The US doesn’t want to destabilize Iran with its bombardments because, on the one hand, there is Iraq. While on the other is Afghanistan – the two already politically crippled regions.

If Iran stepped into the same fate, America would completely lose its control, keeping in the number of proxy wars that would likely erupt in the Middle East, that too an anti-American power-seeking group, thus conflagrating the whole region.

Second, the growing Chinese influence in West Asia threatens the US hegemony in the region. A failed revival of Iran into the world market means Iran-China-Russia increased strategic alliance in the region. The presence of China and Russia in the region challenges American hegemony in the Persian Gulf.

The US can’t afford a deal short of diplomacy and pave any way for China which aspires to improve the projection of military force, leverage political influence with its key suppliers, and secure its Middle Eastern energy sources.

The JCPOA is a breakthrough in Middle Eastern politics. It did bring Tehran to not just the negotiating table, but beyond.

It kept the nuclear question on the front burner, prioritizing international security over regional.
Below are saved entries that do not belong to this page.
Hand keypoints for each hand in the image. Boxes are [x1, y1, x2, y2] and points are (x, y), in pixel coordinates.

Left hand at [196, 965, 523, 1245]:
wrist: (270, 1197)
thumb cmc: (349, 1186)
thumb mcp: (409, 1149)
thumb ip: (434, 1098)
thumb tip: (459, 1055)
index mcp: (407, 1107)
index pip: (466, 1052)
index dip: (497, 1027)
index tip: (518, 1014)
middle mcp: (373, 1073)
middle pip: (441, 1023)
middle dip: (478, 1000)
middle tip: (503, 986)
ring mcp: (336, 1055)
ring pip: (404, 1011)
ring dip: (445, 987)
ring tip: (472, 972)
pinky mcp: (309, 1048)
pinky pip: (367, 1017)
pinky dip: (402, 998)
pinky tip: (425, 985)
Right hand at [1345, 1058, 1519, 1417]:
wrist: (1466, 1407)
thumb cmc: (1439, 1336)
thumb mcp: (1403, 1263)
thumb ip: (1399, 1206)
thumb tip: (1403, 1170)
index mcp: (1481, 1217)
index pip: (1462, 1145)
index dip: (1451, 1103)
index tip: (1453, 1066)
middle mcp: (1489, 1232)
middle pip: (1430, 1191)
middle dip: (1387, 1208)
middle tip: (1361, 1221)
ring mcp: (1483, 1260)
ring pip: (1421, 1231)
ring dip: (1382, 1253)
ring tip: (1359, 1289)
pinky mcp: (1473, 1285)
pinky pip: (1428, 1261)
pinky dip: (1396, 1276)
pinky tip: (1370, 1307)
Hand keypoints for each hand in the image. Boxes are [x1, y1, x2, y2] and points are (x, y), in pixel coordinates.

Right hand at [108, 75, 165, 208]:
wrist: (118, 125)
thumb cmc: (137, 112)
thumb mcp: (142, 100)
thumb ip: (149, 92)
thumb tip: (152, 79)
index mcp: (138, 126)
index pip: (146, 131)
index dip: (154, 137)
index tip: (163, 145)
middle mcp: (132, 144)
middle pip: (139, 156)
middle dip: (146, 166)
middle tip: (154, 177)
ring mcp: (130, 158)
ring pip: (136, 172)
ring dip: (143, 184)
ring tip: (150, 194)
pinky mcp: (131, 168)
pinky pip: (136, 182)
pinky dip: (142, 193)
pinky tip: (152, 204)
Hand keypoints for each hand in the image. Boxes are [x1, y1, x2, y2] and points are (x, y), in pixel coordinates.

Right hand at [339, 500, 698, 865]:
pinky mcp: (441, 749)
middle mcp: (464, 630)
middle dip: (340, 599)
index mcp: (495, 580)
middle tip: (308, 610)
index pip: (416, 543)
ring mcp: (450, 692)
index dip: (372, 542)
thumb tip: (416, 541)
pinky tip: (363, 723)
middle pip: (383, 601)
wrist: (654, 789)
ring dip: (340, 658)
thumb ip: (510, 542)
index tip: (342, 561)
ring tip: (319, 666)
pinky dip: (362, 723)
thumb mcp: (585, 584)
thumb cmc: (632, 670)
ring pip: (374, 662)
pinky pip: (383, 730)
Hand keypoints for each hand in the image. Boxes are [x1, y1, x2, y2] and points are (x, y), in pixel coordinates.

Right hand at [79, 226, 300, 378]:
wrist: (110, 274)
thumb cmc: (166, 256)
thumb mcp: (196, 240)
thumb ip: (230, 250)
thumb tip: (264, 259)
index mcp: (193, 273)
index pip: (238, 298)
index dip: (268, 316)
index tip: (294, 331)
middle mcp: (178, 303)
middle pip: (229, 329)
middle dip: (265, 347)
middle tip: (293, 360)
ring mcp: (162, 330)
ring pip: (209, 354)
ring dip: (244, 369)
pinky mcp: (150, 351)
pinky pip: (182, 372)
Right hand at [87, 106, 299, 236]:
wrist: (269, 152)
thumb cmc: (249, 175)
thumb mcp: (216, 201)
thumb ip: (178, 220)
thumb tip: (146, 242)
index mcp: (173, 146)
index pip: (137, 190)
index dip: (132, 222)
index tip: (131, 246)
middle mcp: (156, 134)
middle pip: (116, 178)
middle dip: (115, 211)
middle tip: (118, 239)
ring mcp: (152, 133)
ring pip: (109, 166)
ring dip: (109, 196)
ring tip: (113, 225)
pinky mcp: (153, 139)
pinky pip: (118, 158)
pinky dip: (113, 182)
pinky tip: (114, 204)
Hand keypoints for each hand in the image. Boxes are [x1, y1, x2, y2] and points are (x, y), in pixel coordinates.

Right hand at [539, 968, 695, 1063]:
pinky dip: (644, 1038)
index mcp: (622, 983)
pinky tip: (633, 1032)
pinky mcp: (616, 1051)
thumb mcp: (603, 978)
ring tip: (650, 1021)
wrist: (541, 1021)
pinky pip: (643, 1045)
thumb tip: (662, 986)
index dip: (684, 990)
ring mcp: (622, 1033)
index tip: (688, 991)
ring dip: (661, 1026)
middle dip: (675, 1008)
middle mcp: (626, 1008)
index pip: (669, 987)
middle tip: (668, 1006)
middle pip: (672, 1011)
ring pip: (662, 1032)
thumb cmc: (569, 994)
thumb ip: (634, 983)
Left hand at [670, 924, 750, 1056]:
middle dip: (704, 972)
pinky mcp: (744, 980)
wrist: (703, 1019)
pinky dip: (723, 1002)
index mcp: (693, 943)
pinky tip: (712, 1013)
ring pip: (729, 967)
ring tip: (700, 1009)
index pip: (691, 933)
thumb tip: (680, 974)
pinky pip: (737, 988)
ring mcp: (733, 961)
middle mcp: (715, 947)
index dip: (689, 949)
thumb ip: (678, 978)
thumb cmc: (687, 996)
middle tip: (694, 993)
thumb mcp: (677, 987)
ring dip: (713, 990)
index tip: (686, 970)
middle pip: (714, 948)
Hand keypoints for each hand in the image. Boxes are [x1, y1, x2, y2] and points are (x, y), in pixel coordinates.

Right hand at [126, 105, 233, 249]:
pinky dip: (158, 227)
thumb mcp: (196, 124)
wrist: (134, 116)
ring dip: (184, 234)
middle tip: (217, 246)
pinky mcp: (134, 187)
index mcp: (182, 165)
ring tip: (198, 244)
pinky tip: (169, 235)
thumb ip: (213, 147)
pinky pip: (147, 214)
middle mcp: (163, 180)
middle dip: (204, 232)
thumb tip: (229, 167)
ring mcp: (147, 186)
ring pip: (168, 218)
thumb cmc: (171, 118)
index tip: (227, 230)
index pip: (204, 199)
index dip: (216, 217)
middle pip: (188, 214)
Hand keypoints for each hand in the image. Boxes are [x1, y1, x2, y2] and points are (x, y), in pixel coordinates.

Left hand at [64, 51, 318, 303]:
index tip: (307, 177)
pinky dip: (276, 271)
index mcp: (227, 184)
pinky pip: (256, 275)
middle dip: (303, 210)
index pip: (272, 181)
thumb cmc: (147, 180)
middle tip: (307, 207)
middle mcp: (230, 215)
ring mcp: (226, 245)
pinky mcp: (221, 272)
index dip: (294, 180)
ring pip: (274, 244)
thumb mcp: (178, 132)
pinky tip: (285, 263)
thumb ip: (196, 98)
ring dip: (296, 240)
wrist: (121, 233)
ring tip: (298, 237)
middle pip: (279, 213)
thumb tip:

But Iran’s Foreign policy is influenced by many factors such as its place in the power hierarchy, changes in the international order, and most notably, the Ukraine War.

Before the Russia-Ukraine War, Iran was more in favor of economic independence, but since the war erupted, the domestic polity’s discourse significantly changed to economic Independence and Nuclear Deterrence.

So there appears to be no motive for Iran to rush to reach a settlement with the West without having its objectives accepted.